Fungsinya membersihkan harta, menyucikan jiwa, serta mendistribusikan kekayaan agar tidak menumpuk pada kelompok tertentu.
Mustahik zakat ada 8 golongan (asnaf) seperti fakir, miskin, amil, muallaf, dan lain-lain.
Pengeluaran harta dalam bentuk apa saja (uang, barang, makanan, dan sejenisnya.) di jalan Allah, tanpa syarat nisab maupun haul.
Bisa dilakukan kapan saja, oleh siapa saja sesuai kemampuan.
Infak lebih fleksibel dibanding zakat, karena tidak ada batas minimal, yang penting ikhlas.
Lebih luas dari infak, karena bukan hanya harta tetapi juga mencakup amal kebaikan lain (senyum, ilmu, tenaga).
Rasulullah SAW bersabda: “Senyummu kepada saudaramu adalah sedekah.”
Menjadi amalan yang membuka pintu rezeki, menghapus dosa, dan menolak bala.
Harta yang ditahan kepemilikannya, namun manfaatnya digunakan untuk kepentingan umat.
Contoh: tanah wakaf yang dibangun sekolah, rumah sakit, pertanian, atau dikelola menjadi usaha yang hasilnya untuk sosial.
Wakaf produktif berperan dalam pembangunan jangka panjang, karena manfaatnya terus mengalir (jariyah).
Islam mendorong pengelolaan wakaf secara profesional agar dapat mendukung pendidikan, kesehatan, dan pemberdayaan ekonomi masyarakat.
Dengan ekonomi yang kuat, keluarga Muslim dapat memenuhi kebutuhan, mendidik anak-anaknya dengan baik, dan memberi manfaat lebih luas bagi masyarakat.
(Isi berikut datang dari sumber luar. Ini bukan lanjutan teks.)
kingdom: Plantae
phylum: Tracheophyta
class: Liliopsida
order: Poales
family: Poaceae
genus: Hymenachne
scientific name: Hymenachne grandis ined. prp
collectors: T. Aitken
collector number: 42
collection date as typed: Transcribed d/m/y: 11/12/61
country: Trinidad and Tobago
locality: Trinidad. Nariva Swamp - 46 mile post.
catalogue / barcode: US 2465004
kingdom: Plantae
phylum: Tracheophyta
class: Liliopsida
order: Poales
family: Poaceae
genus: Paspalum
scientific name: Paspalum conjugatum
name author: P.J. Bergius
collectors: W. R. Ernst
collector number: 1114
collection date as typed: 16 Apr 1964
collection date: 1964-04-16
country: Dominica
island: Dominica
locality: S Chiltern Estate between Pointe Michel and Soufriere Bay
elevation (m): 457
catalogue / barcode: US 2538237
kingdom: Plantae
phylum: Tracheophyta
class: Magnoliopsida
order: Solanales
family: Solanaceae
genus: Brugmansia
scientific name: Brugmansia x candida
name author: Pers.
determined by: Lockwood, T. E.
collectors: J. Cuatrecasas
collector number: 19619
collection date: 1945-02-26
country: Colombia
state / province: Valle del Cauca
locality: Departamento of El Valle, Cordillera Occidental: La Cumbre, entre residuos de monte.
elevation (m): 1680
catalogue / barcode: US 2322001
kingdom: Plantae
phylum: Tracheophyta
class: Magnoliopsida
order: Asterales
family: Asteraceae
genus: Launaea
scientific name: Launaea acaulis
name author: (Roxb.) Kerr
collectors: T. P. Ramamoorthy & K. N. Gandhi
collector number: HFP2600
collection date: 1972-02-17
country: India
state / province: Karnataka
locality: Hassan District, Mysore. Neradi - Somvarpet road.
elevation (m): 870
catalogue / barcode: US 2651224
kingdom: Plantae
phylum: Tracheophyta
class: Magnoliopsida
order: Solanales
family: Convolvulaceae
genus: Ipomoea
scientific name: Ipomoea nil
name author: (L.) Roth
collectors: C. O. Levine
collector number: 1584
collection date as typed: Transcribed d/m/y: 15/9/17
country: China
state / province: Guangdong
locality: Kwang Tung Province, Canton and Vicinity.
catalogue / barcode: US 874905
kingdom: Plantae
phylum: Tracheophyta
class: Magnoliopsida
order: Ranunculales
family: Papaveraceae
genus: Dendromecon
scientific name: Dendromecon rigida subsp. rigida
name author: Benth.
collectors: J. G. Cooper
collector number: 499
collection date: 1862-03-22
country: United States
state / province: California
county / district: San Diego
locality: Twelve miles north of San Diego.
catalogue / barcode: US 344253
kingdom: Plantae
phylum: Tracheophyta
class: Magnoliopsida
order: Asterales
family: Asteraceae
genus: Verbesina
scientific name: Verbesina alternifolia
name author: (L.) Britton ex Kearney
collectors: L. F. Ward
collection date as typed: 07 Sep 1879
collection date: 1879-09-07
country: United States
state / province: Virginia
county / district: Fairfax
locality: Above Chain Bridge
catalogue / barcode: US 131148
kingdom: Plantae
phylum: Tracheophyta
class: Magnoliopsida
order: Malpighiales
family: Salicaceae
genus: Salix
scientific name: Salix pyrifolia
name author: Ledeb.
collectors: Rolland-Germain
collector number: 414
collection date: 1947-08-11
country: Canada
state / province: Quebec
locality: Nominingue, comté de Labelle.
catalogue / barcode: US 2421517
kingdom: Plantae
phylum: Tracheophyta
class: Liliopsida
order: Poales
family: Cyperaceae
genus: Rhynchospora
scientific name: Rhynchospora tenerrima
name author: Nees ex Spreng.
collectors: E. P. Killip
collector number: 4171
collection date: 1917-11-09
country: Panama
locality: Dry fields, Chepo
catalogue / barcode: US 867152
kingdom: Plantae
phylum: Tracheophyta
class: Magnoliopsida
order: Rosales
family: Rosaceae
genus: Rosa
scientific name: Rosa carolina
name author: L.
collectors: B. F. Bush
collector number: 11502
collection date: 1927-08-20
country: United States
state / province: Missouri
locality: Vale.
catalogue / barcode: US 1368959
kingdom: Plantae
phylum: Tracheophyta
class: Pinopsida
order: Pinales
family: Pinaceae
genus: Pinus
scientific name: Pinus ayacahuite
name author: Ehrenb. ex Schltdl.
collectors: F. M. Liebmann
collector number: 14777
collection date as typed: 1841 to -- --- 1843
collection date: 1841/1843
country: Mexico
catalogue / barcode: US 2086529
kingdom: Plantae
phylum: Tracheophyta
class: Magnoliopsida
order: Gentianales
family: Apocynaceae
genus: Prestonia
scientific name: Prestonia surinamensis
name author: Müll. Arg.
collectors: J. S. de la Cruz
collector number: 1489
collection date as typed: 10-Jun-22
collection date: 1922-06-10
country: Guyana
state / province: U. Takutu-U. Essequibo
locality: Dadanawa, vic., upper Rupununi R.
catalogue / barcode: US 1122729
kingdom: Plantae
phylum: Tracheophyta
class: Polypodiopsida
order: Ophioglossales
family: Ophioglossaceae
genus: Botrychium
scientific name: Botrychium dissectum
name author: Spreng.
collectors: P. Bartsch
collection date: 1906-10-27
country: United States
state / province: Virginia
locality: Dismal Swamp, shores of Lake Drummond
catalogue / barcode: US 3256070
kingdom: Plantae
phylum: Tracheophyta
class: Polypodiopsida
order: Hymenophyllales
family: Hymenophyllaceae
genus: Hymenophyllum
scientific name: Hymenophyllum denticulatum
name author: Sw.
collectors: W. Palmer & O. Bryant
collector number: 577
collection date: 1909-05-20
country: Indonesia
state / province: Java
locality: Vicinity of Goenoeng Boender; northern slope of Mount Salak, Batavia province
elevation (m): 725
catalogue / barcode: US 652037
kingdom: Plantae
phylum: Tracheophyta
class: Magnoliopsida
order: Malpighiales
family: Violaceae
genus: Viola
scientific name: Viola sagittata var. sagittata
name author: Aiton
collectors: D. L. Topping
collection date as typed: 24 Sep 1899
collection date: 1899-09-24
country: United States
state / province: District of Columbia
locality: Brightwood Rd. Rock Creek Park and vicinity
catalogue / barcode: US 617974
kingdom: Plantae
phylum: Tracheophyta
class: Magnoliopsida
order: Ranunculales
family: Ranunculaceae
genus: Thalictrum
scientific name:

Dukungan dari lembaga keuangan syariah, pendidikan literasi keuangan berbasis Islam, serta kolaborasi antaranggota masyarakat sangat penting agar kemandirian ekonomi umat bisa terwujud. Dengan demikian, ekonomi bukan hanya sarana mencari keuntungan duniawi, tetapi juga menjadi jalan untuk meraih keberkahan, memperkuat ukhuwah, dan mewujudkan kesejahteraan bersama.